There was no official confirmation that the move was coordinated with Washington but one analyst said it would be astonishing if it were not, given the strategic alliance between the two countries.

After the Saudi ship was hit the British government sent 20 British Special Forces to an unnamed “Red Sea Port” and dispatched a frigate to the area.

The Saudi claims, that Iran is involved in the war and is smuggling ballistic missiles through Hodeidah to the Houthi, is false. All larger ships going to Hodeidah get searched and inspected. The Houthi may receive some material support smuggled from Oman through the Saudi coalition lines but that is clearly not big stuff or in a decisive amount. The biggest source of weapons and ammunition they use comes from raids on the Saudi coalitions’ supplies or are bought from Saudi proxy forces.

Hodeidah is not relevant for smuggling but it is the lifeline for Yemen’s besieged northern highlands.

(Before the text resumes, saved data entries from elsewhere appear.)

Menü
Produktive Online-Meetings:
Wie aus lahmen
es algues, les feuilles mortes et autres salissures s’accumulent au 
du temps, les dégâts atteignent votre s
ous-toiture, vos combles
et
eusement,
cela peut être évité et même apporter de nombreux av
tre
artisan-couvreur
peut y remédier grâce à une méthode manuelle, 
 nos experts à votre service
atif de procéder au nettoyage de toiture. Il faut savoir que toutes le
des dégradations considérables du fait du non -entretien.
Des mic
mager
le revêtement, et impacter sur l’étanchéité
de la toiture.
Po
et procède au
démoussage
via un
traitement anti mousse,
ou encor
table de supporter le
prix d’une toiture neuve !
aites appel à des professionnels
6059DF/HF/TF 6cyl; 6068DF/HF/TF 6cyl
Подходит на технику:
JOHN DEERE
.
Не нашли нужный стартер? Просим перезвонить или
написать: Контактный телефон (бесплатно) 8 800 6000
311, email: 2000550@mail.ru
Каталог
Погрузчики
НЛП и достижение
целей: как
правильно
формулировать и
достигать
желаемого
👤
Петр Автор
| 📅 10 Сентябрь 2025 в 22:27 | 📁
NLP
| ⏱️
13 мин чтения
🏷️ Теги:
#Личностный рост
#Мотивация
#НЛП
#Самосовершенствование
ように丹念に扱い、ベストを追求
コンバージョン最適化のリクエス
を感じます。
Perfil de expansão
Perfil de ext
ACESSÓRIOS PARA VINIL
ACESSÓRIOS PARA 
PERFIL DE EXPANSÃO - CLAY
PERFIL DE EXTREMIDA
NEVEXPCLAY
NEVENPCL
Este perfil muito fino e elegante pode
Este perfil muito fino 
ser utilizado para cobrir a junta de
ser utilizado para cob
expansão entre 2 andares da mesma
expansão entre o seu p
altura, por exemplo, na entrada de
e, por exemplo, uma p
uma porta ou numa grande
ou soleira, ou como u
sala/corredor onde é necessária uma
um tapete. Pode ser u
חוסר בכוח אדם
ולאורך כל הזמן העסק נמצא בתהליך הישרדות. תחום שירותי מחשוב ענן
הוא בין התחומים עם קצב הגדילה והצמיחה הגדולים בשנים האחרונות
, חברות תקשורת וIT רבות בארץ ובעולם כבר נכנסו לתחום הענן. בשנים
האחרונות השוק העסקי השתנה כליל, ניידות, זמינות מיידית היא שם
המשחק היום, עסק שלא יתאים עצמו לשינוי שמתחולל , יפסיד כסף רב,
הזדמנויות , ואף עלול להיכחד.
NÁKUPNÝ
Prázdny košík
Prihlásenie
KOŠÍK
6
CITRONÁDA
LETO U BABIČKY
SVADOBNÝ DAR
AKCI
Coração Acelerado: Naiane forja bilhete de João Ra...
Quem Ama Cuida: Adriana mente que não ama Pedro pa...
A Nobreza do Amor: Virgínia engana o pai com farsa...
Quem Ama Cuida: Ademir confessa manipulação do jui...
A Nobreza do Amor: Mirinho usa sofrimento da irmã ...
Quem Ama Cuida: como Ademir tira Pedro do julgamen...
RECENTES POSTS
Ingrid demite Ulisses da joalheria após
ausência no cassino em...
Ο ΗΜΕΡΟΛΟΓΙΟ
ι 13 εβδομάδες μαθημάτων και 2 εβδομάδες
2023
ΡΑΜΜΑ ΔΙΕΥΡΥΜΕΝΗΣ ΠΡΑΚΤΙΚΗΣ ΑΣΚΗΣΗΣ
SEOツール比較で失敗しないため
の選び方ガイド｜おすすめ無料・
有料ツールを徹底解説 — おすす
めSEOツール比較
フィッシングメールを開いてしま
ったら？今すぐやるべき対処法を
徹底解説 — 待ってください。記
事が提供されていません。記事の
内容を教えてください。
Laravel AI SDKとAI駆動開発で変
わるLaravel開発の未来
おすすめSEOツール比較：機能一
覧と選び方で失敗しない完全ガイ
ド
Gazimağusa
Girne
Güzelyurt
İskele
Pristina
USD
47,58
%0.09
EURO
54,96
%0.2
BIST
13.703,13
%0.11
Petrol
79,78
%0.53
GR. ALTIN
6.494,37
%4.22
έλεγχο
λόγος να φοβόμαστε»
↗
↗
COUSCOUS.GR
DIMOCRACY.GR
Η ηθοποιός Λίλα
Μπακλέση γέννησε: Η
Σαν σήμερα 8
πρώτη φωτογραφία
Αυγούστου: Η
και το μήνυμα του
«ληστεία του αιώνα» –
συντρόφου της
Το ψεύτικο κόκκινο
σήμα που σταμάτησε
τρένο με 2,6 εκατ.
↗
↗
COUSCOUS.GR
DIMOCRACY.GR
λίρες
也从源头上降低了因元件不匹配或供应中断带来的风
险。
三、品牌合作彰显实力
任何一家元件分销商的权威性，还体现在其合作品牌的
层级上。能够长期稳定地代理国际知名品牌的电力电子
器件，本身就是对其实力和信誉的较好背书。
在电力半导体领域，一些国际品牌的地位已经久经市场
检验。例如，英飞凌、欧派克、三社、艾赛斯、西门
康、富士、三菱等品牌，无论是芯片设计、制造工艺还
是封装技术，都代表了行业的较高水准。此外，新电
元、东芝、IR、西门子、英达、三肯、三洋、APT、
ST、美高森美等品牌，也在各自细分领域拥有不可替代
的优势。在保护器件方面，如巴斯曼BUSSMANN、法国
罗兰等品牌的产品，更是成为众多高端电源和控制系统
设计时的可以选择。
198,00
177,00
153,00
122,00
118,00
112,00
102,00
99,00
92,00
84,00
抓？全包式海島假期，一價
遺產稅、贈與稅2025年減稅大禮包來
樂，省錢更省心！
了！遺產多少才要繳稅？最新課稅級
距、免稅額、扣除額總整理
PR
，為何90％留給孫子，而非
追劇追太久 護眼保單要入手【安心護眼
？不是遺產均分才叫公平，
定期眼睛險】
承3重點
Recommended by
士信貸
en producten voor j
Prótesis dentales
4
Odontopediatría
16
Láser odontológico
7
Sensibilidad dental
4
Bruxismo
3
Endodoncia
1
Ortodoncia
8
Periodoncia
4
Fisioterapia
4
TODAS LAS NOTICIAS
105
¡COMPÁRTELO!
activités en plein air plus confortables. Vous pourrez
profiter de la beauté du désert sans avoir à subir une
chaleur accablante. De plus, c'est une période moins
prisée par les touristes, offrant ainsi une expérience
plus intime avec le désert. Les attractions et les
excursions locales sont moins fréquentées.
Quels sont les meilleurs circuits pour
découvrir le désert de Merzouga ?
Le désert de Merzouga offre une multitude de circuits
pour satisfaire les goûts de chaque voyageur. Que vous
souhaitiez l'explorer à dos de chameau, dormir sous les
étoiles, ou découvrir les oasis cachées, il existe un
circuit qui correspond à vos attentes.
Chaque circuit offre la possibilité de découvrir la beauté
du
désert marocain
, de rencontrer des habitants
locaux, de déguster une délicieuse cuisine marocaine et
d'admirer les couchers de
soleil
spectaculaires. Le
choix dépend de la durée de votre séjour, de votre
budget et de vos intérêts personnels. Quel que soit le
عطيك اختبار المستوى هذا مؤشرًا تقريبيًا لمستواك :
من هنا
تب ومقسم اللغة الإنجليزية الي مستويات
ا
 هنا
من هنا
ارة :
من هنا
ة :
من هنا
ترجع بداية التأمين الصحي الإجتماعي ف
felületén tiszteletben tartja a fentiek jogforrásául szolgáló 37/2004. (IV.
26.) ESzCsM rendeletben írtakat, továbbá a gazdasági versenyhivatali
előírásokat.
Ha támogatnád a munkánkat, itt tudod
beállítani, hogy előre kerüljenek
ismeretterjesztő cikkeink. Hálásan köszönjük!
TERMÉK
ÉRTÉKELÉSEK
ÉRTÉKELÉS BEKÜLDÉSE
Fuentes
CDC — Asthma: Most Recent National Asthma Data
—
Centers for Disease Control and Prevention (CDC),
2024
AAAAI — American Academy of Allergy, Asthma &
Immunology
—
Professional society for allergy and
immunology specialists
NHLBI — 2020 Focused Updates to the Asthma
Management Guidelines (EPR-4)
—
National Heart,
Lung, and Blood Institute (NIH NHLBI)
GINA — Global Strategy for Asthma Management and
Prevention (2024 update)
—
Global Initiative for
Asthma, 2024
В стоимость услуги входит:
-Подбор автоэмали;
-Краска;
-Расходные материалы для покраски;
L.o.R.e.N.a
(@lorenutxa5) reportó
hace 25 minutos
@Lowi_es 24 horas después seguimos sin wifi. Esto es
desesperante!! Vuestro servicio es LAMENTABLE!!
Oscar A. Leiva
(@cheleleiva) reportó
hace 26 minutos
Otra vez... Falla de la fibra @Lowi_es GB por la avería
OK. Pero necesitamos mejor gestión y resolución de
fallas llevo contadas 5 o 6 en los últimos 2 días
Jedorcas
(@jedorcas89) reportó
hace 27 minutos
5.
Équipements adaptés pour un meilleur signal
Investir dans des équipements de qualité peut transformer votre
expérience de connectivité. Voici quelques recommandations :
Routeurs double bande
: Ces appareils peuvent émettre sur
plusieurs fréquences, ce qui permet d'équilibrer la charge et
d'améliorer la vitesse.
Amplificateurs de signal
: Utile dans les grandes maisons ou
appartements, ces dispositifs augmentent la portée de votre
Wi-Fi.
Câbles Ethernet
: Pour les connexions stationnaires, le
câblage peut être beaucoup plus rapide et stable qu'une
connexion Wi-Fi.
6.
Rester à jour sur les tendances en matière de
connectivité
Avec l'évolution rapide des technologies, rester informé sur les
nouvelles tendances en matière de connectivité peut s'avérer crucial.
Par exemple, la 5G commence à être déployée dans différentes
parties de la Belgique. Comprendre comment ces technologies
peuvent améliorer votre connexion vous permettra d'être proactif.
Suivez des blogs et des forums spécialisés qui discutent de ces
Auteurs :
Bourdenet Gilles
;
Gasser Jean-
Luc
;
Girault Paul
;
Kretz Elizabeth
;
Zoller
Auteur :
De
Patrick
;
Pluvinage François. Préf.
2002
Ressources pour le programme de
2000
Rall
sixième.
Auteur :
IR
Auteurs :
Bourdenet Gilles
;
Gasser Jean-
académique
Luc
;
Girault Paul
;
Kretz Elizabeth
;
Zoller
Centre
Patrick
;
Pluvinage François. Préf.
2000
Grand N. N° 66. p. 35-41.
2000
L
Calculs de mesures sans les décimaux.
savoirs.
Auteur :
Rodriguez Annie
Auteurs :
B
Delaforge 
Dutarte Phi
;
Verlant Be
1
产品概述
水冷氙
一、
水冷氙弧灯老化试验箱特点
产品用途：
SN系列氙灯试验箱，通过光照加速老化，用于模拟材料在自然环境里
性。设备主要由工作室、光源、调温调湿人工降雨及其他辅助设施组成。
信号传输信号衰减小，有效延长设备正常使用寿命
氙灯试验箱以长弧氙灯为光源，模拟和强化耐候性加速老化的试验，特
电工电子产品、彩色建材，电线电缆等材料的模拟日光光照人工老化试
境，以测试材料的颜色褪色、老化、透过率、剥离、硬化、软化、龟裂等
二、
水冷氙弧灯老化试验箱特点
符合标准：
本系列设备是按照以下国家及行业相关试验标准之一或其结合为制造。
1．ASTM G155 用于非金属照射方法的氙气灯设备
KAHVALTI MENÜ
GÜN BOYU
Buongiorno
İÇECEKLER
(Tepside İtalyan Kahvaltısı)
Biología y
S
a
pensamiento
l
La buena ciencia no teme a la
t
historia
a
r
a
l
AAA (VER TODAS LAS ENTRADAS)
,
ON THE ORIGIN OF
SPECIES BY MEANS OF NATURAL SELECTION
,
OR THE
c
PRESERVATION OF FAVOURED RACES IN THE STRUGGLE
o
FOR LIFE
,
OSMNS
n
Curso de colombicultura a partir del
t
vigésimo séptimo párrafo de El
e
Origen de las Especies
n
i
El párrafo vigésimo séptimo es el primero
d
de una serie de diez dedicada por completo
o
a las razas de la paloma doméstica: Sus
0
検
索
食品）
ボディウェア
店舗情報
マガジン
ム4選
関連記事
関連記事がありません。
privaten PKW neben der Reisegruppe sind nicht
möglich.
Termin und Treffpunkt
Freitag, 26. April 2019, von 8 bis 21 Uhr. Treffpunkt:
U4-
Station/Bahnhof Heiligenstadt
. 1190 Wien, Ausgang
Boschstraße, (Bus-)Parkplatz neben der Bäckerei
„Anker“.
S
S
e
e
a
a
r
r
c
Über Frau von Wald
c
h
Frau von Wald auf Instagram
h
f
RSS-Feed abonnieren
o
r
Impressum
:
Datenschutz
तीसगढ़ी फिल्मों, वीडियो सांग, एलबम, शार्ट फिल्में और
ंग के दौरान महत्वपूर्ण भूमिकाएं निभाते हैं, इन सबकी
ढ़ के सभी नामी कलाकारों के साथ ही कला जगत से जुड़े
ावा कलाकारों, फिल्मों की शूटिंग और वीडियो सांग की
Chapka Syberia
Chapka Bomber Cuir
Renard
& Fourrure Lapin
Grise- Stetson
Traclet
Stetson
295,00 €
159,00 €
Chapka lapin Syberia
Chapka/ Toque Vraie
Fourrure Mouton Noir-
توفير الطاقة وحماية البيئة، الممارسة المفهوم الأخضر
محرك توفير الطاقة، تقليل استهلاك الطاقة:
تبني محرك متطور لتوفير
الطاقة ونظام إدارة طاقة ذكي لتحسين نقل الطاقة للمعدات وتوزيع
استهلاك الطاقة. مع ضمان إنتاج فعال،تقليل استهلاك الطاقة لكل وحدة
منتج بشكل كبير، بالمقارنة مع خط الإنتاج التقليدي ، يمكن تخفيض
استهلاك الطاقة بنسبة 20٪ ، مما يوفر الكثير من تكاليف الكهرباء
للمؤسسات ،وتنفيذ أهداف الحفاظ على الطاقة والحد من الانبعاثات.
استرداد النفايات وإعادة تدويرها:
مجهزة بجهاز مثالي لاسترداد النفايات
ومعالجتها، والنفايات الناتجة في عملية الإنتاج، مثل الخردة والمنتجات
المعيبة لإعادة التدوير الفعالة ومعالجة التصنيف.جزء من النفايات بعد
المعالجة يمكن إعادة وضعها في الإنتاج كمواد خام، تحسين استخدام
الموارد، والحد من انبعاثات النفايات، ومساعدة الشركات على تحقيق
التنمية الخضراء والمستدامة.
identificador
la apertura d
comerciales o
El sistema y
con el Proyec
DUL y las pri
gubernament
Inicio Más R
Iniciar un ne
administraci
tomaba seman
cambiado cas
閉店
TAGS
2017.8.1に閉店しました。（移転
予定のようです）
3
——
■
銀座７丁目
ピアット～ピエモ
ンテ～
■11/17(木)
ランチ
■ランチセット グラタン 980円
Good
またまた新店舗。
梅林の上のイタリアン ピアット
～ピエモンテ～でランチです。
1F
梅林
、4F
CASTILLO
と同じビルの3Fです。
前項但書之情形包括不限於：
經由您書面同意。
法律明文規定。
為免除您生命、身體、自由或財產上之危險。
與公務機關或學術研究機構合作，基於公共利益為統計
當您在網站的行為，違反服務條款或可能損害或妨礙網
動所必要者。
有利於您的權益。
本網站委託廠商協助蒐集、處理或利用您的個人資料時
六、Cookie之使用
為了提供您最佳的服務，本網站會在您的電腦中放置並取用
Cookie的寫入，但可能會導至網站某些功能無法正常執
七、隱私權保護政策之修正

More than 10 million lives depend on the food that comes through the port. If the Houthi lose control over the port, to the UN or the Saudi coalition, their people will starve and they will lose the war.

The plan behind the current Saudi tactic of bombing Hodeidah’s water supplies and markets is to push the population out of city to make it easier to attack and occupy it. It city is the Houthi’s jugular and the Saudis want to go for it.

The U.S. and other “western” military and governments know this. If they allow the Saudi coalition to take the port they will be complicit in the genocidal famine that will follow.